**RECORDS**.
________________________

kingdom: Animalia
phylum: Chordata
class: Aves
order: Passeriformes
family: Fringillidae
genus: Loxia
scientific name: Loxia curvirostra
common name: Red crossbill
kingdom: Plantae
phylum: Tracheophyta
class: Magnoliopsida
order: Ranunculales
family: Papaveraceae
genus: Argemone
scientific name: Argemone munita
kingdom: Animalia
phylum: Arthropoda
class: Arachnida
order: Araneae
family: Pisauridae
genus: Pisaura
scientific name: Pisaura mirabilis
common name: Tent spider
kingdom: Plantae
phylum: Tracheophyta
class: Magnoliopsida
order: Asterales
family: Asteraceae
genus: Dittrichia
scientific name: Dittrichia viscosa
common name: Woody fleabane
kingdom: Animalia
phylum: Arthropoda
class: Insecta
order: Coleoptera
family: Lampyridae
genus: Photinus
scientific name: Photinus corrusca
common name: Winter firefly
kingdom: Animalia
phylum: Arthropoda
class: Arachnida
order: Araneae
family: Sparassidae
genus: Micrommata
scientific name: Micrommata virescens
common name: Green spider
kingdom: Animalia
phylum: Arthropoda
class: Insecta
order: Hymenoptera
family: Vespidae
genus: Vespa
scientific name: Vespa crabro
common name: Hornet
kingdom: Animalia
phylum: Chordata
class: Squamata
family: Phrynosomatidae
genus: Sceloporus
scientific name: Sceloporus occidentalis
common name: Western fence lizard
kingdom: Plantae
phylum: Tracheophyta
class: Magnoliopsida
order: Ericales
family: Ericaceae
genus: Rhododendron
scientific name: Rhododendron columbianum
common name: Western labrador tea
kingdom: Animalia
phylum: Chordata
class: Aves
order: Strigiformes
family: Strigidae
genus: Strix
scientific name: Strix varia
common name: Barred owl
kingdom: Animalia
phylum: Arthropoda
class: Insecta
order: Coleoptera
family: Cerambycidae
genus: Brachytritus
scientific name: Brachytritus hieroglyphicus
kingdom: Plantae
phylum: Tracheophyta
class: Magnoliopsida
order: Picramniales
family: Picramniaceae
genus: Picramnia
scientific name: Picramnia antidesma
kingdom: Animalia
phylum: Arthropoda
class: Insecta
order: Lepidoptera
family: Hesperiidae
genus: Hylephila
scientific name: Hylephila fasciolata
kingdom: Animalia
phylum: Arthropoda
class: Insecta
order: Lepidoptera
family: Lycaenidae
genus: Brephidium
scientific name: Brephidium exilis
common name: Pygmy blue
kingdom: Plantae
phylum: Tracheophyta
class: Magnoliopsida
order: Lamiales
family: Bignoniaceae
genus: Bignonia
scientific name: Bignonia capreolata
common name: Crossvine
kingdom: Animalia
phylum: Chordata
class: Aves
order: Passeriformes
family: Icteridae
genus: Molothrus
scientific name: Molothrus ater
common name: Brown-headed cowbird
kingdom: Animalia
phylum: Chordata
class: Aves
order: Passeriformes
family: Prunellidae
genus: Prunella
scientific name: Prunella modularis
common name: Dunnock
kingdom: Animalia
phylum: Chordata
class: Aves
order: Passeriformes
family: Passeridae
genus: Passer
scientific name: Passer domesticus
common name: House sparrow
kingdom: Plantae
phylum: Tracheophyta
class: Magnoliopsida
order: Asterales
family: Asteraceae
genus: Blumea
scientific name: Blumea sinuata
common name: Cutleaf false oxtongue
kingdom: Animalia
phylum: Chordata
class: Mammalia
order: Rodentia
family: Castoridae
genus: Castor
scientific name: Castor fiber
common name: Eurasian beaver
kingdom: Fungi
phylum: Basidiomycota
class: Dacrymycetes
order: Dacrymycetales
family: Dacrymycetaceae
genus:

________________________

**TASK DIRECTIONS**.
Could you copy every one of the entries above word for word, line by line?

**ANSWER TO THE EXERCISE**.
kingdom: Animalia
phylum: Chordata
class: Aves
order: Passeriformes
family: Fringillidae
genus: Loxia
scientific name: Loxia curvirostra
common name: Red crossbill
kingdom: Plantae
phylum: Tracheophyta
class: Magnoliopsida
order: Ranunculales
family: Papaveraceae
genus: Argemone
scientific name: Argemone munita
kingdom: Animalia
phylum: Arthropoda
class: Arachnida
order: Araneae
family: Pisauridae
genus: Pisaura
scientific name: Pisaura mirabilis
common name: Tent spider
kingdom: Plantae
phylum: Tracheophyta
class: Magnoliopsida
order: Asterales
family: Asteraceae
genus: Dittrichia
scientific name: Dittrichia viscosa
common name: Woody fleabane
kingdom: Animalia
phylum: Arthropoda
class: Insecta
order: Coleoptera
family: Lampyridae
genus: Photinus
scientific name: Photinus corrusca
common name: Winter firefly
kingdom: Animalia
phylum: Arthropoda
class: Arachnida
order: Araneae
family: Sparassidae
genus: Micrommata
scientific name: Micrommata virescens
common name: Green spider
kingdom: Animalia
phylum: Arthropoda
class: Insecta
order: Hymenoptera
family: Vespidae
genus: Vespa
scientific name: Vespa crabro
common name: Hornet
kingdom: Animalia
phylum: Chordata
class: Squamata
family: Phrynosomatidae
genus: Sceloporus
scientific name: Sceloporus occidentalis
common name: Western fence lizard
kingdom: Plantae
phylum: Tracheophyta
class: Magnoliopsida
order: Ericales
family: Ericaceae
genus: Rhododendron
scientific name: Rhododendron columbianum
common name: Western labrador tea
kingdom: Animalia
phylum: Chordata
class: Aves
order: Strigiformes
family: Strigidae
genus: Strix
scientific name: Strix varia
common name: Barred owl
kingdom: Animalia
phylum: Arthropoda
class: Insecta
order: Coleoptera
family: Cerambycidae
genus: Brachytritus
scientific name: Brachytritus hieroglyphicus
kingdom: Plantae
phylum: Tracheophyta
class: Magnoliopsida
order: Picramniales
family: Picramniaceae
genus: Picramnia
scientific name: Picramnia antidesma
kingdom: Animalia
phylum: Arthropoda
class: Insecta
order: Lepidoptera
family: Hesperiidae
genus: Hylephila
scientific name: Hylephila fasciolata
kingdom: Animalia
phylum: Arthropoda
class: Insecta
order: Lepidoptera
family: Lycaenidae
genus: Brephidium
scientific name: Brephidium exilis
common name: Pygmy blue
kingdom: Plantae
phylum: Tracheophyta
class: Magnoliopsida
order: Lamiales
family: Bignoniaceae
genus: Bignonia
scientific name: Bignonia capreolata
common name: Crossvine
kingdom: Animalia
phylum: Chordata
class: Aves
order: Passeriformes
family: Icteridae
genus: Molothrus
scientific name: Molothrus ater
common name: Brown-headed cowbird
kingdom: Animalia
phylum: Chordata
class: Aves
order: Passeriformes
family: Prunellidae
genus: Prunella
scientific name: Prunella modularis
common name: Dunnock
kingdom: Animalia
phylum: Chordata
class: Aves
order: Passeriformes
family: Passeridae
genus: Passer
scientific name: Passer domesticus
common name: House sparrow
kingdom: Plantae
phylum: Tracheophyta
class: Magnoliopsida
order: Asterales
family: Asteraceae
genus: Blumea
scientific name: Blumea sinuata
common name: Cutleaf false oxtongue
kingdom: Animalia
phylum: Chordata
class: Mammalia
order: Rodentia
family: Castoridae
genus: Castor
scientific name: Castor fiber
common name: Eurasian beaver
kingdom: Fungi
phylum: Basidiomycota
class: Dacrymycetes
order: Dacrymycetales
family: Dacrymycetaceae
genus:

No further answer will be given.